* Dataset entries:
———

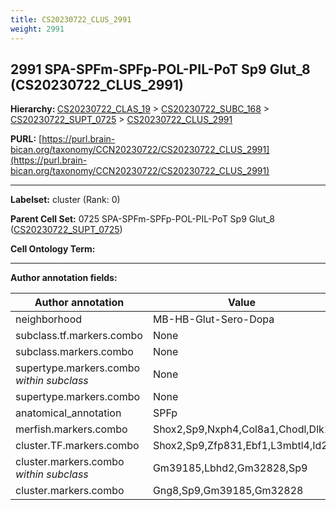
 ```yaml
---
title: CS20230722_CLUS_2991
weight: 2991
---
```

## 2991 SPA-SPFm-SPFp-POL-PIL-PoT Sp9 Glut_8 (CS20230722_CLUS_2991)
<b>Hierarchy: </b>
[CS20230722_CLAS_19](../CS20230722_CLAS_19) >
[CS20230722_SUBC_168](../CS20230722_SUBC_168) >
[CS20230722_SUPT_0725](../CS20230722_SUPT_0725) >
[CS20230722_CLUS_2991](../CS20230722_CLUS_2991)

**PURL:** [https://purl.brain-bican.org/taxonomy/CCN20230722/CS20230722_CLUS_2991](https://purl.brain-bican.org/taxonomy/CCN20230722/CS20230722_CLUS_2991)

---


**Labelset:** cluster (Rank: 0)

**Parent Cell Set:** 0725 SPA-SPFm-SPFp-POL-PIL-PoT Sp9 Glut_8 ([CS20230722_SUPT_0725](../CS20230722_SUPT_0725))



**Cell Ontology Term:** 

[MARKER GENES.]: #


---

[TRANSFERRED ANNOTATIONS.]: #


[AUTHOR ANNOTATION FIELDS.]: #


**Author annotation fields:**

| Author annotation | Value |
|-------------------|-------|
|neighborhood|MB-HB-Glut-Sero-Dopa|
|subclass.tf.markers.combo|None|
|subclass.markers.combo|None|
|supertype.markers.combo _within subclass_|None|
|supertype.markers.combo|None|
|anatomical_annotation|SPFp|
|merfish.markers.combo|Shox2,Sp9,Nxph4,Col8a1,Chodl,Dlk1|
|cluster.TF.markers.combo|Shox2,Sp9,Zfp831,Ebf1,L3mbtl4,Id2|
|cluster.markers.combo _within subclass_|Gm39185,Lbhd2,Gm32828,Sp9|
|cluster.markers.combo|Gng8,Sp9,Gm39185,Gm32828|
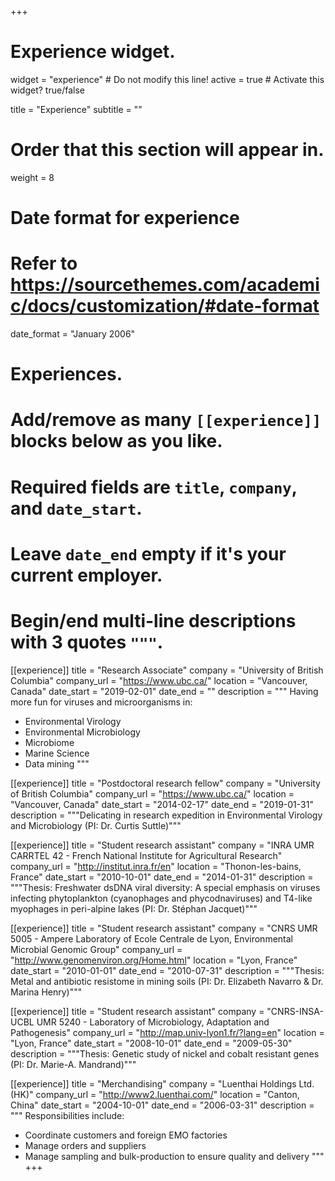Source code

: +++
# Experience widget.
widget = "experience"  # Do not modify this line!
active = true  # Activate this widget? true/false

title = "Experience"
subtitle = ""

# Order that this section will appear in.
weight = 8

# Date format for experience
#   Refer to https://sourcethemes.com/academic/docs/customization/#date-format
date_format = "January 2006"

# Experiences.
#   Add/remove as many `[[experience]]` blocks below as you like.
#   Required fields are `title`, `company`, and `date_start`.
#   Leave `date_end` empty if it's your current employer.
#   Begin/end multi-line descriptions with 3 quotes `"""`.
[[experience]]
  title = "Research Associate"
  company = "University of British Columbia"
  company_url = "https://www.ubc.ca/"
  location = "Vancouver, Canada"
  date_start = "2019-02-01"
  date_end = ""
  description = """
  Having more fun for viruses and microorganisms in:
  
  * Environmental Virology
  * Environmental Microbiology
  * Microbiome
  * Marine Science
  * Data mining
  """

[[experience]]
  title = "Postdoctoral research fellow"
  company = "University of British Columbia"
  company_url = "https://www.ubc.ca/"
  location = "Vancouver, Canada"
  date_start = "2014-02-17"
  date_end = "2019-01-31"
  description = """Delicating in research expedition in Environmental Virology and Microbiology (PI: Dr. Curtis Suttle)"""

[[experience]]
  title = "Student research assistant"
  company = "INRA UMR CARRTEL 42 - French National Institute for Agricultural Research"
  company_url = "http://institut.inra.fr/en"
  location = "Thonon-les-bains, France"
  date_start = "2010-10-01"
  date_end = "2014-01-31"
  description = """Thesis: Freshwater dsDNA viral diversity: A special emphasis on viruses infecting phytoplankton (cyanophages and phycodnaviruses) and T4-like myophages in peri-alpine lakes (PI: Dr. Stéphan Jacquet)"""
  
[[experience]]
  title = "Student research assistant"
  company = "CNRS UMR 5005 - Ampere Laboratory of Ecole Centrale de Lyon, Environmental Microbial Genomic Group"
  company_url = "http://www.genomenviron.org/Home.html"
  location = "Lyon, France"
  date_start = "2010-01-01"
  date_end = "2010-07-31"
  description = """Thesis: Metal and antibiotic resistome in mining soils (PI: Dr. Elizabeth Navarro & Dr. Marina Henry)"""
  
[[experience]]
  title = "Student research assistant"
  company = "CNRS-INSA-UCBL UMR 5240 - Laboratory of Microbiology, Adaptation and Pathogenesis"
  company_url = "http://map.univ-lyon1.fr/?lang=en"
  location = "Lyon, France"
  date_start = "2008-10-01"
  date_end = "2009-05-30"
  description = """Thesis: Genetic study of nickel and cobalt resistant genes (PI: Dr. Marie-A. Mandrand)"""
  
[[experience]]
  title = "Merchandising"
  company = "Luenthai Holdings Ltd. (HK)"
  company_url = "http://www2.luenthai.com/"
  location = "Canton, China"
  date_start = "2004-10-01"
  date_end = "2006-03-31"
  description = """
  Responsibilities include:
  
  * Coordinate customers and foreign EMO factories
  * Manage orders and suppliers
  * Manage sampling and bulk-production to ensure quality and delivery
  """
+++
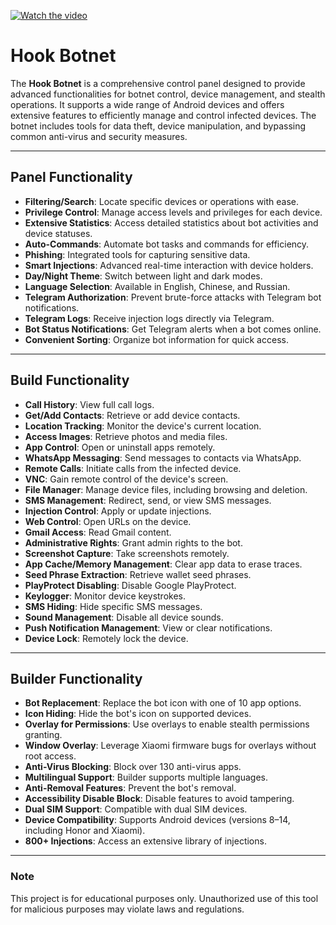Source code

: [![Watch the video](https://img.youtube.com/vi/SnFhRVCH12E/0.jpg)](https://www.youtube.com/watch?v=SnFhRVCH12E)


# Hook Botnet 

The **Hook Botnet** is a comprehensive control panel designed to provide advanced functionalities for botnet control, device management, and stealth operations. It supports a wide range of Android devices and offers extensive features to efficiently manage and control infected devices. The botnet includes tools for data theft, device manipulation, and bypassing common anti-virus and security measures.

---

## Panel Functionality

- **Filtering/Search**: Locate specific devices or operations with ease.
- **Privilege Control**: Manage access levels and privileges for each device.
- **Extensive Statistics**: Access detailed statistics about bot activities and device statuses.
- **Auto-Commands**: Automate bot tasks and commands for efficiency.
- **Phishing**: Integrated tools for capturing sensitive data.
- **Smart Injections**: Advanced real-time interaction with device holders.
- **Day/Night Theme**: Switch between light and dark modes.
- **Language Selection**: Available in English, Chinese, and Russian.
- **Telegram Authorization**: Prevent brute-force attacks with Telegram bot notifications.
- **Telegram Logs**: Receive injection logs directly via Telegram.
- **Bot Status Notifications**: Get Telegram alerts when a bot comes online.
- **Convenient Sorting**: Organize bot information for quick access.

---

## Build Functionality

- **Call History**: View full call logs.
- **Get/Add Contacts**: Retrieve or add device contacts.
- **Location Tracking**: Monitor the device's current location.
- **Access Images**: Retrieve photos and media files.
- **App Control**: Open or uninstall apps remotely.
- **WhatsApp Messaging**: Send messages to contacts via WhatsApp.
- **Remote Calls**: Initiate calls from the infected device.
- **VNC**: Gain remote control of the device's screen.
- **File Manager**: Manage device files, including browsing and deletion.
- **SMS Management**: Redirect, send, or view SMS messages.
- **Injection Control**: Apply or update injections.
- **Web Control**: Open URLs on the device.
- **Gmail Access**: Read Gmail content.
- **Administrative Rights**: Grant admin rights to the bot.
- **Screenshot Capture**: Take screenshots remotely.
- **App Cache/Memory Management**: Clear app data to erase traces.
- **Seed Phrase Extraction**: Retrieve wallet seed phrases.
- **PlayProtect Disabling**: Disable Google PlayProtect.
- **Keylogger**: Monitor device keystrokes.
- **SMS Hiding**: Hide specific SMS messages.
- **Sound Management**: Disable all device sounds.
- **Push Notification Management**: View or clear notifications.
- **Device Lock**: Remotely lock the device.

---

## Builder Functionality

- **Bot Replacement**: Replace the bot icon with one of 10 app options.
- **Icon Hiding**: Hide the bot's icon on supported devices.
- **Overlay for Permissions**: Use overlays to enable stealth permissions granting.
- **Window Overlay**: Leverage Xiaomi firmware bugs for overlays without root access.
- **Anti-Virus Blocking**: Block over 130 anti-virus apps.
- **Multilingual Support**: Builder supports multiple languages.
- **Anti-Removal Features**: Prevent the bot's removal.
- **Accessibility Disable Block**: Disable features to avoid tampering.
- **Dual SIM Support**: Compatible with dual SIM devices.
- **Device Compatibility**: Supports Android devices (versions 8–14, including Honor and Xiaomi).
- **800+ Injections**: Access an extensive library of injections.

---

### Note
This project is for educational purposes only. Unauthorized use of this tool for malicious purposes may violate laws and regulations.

———

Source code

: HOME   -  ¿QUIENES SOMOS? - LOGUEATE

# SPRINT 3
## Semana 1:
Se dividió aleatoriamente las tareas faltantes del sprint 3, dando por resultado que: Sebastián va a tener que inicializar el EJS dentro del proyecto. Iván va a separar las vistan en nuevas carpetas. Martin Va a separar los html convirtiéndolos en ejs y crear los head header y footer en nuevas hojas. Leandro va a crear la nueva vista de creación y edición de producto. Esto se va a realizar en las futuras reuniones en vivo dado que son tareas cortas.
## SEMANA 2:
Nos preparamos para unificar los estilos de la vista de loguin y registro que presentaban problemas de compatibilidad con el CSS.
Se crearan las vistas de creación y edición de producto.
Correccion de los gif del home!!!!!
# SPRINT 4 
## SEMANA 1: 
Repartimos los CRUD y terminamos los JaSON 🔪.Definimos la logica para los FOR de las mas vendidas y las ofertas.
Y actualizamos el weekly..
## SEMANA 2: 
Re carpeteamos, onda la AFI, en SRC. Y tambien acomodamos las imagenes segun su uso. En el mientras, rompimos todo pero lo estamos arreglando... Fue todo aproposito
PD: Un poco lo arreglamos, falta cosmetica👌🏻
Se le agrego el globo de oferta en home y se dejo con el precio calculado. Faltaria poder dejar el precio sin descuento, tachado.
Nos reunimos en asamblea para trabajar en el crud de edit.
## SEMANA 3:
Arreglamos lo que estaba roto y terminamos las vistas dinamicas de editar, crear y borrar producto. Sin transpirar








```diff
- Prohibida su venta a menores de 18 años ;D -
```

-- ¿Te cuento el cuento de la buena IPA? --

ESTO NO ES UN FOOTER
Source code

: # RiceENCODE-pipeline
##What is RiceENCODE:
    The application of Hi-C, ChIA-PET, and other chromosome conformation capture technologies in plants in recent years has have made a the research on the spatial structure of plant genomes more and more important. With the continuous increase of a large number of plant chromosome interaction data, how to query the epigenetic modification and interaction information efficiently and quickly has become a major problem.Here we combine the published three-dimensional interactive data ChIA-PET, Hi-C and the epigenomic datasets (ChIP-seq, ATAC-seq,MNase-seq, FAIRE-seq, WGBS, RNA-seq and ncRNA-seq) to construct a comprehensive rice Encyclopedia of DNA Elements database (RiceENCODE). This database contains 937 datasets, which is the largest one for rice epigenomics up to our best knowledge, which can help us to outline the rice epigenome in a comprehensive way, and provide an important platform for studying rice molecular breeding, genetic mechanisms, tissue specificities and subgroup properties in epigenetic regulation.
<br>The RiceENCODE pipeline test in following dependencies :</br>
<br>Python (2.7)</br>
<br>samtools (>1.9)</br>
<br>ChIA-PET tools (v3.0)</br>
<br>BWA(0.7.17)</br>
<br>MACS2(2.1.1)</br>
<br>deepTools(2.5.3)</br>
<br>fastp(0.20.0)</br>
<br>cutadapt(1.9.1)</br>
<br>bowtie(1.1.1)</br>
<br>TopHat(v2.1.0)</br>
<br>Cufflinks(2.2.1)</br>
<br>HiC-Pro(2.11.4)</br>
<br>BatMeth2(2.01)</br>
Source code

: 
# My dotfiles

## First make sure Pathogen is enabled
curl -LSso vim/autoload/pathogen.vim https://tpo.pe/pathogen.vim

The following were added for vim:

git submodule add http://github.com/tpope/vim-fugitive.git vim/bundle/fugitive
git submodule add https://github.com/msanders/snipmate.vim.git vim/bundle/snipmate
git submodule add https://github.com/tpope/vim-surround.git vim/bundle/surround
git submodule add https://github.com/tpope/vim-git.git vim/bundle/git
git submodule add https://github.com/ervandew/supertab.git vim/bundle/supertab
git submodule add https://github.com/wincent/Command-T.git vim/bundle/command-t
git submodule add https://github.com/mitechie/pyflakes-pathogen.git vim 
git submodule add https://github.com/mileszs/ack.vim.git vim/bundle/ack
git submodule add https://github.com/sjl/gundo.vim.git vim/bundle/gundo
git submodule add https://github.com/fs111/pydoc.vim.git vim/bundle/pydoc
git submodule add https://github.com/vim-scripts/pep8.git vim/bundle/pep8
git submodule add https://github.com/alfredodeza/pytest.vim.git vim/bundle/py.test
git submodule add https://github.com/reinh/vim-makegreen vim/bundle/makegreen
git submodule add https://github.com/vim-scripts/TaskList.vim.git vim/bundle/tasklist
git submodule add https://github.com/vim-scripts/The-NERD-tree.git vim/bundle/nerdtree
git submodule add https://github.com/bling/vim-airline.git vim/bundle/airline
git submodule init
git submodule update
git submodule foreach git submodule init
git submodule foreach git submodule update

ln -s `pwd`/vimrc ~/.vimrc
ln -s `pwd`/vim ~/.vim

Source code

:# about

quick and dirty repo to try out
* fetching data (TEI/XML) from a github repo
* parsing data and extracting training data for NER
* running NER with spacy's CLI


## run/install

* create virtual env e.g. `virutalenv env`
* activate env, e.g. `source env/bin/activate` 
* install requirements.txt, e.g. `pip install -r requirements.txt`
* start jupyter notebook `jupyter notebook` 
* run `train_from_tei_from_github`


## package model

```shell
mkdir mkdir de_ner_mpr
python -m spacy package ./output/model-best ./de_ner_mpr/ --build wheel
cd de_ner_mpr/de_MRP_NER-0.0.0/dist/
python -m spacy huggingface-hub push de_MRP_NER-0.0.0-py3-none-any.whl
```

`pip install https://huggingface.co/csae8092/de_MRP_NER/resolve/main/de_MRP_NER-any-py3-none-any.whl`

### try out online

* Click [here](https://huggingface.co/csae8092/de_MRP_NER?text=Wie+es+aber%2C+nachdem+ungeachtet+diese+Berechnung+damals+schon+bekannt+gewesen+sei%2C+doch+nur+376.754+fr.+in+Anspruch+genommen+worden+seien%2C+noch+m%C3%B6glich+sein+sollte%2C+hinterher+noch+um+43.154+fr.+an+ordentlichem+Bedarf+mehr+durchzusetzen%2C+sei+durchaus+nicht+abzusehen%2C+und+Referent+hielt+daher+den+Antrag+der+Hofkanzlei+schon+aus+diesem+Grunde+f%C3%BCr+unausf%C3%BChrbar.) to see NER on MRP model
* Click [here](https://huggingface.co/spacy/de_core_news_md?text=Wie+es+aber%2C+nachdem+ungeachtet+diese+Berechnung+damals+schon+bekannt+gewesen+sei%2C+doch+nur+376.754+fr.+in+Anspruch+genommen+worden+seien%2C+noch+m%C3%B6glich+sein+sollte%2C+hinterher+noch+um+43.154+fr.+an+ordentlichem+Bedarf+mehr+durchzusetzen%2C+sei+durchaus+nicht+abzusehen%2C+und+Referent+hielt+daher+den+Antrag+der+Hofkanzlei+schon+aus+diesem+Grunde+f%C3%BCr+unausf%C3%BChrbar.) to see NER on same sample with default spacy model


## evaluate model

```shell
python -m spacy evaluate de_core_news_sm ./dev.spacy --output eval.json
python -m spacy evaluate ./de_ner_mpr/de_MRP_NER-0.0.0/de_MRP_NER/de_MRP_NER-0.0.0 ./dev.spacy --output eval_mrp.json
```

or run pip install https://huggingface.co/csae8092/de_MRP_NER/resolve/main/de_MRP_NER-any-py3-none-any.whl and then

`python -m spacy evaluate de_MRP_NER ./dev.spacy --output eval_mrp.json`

———

* WORK TASK: From the records above, return each line that includes "Disable".

* ANSWER SPACE:
- **PlayProtect Disabling**: Disable Google PlayProtect.
- **Sound Management**: Disable all device sounds.
- **Accessibility Disable Block**: Disable features to avoid tampering.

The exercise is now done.